Problem description: Within the records below, find the line with "Mass, shape irregular, margins" and the line with "Annotated regions visible", then reproduce exactly those two lines and all lines between them, without any picture.

*** Opening Records for the exercise ***

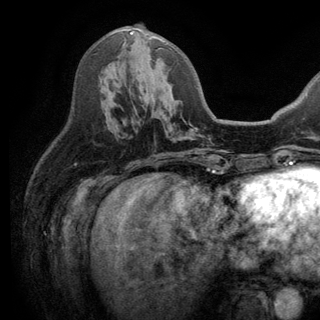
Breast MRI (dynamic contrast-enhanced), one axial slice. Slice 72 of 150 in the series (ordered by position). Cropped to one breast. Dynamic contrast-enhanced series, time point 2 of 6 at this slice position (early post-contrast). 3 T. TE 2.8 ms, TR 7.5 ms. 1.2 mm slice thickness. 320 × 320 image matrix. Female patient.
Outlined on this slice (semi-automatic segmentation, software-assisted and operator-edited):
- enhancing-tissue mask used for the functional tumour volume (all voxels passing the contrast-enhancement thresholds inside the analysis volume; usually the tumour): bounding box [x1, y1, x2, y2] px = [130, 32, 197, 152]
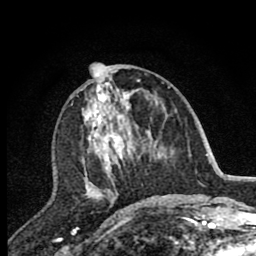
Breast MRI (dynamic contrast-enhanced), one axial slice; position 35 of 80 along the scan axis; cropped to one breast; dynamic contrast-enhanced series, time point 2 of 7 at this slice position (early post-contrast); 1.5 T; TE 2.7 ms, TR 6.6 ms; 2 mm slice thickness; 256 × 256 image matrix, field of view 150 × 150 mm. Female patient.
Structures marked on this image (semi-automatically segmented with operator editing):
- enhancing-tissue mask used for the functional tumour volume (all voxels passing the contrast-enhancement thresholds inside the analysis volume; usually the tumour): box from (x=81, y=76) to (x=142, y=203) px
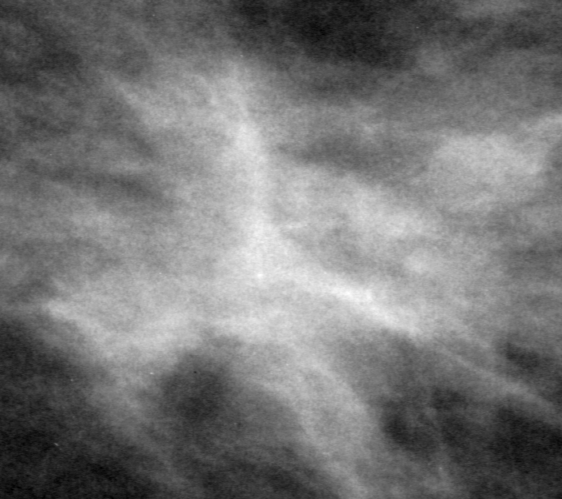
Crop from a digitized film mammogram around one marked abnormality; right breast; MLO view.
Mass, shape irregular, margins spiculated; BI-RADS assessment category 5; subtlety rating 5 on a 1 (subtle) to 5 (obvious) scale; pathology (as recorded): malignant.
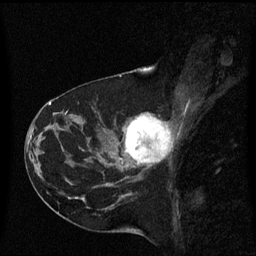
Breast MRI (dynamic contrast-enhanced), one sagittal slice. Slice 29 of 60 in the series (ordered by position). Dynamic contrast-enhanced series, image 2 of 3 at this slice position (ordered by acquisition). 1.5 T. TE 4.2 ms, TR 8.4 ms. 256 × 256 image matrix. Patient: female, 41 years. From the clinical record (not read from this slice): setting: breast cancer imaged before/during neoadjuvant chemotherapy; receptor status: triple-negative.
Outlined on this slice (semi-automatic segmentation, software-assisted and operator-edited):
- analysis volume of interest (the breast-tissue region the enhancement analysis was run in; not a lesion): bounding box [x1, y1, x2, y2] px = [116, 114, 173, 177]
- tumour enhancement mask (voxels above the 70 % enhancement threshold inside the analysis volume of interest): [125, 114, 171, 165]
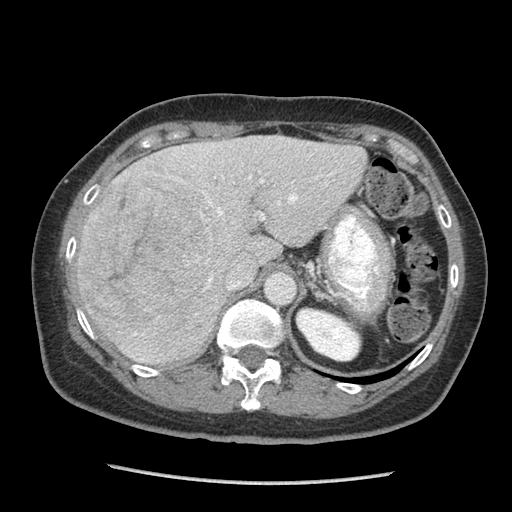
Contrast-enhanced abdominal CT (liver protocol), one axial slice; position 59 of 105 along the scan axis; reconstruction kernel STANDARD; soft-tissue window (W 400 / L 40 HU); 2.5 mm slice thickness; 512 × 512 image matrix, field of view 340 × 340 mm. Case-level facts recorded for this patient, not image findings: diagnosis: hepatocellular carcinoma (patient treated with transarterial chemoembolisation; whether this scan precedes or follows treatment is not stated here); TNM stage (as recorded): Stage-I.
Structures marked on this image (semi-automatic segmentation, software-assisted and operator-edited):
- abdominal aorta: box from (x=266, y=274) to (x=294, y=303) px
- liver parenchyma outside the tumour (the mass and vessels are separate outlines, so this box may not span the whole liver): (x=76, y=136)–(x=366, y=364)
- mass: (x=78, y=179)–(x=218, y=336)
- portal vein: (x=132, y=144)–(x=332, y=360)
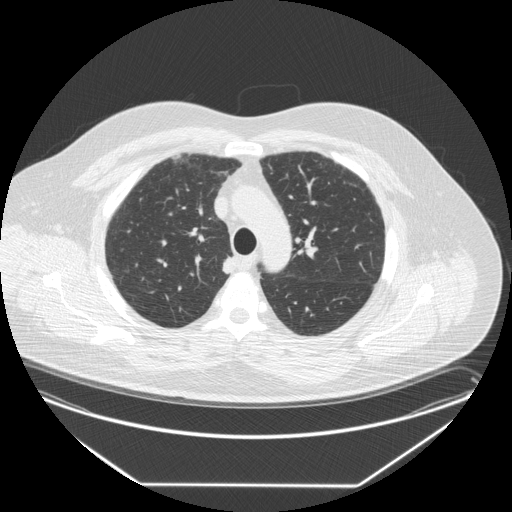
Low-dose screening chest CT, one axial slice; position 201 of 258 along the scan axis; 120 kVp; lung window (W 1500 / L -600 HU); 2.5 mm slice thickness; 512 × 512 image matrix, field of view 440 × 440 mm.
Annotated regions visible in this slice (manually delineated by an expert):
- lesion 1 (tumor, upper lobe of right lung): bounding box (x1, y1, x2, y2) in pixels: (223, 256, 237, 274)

*** Closing Records for the exercise ***

Solution for this task:
Mass, shape irregular, margins spiculated; BI-RADS assessment category 5; subtlety rating 5 on a 1 (subtle) to 5 (obvious) scale; pathology (as recorded): malignant.
Breast MRI (dynamic contrast-enhanced), one sagittal slice. Slice 29 of 60 in the series (ordered by position). Dynamic contrast-enhanced series, image 2 of 3 at this slice position (ordered by acquisition). 1.5 T. TE 4.2 ms, TR 8.4 ms. 256 × 256 image matrix. Patient: female, 41 years. From the clinical record (not read from this slice): setting: breast cancer imaged before/during neoadjuvant chemotherapy; receptor status: triple-negative.
Outlined on this slice (semi-automatic segmentation, software-assisted and operator-edited):
- analysis volume of interest (the breast-tissue region the enhancement analysis was run in; not a lesion): bounding box [x1, y1, x2, y2] px = [116, 114, 173, 177]
- tumour enhancement mask (voxels above the 70 % enhancement threshold inside the analysis volume of interest): [125, 114, 171, 165]
Contrast-enhanced abdominal CT (liver protocol), one axial slice; position 59 of 105 along the scan axis; reconstruction kernel STANDARD; soft-tissue window (W 400 / L 40 HU); 2.5 mm slice thickness; 512 × 512 image matrix, field of view 340 × 340 mm. Case-level facts recorded for this patient, not image findings: diagnosis: hepatocellular carcinoma (patient treated with transarterial chemoembolisation; whether this scan precedes or follows treatment is not stated here); TNM stage (as recorded): Stage-I.
Structures marked on this image (semi-automatic segmentation, software-assisted and operator-edited):
- abdominal aorta: box from (x=266, y=274) to (x=294, y=303) px
- liver parenchyma outside the tumour (the mass and vessels are separate outlines, so this box may not span the whole liver): (x=76, y=136)–(x=366, y=364)
- mass: (x=78, y=179)–(x=218, y=336)
- portal vein: (x=132, y=144)–(x=332, y=360)
Low-dose screening chest CT, one axial slice; position 201 of 258 along the scan axis; 120 kVp; lung window (W 1500 / L -600 HU); 2.5 mm slice thickness; 512 × 512 image matrix, field of view 440 × 440 mm.
Annotated regions visible in this slice (manually delineated by an expert):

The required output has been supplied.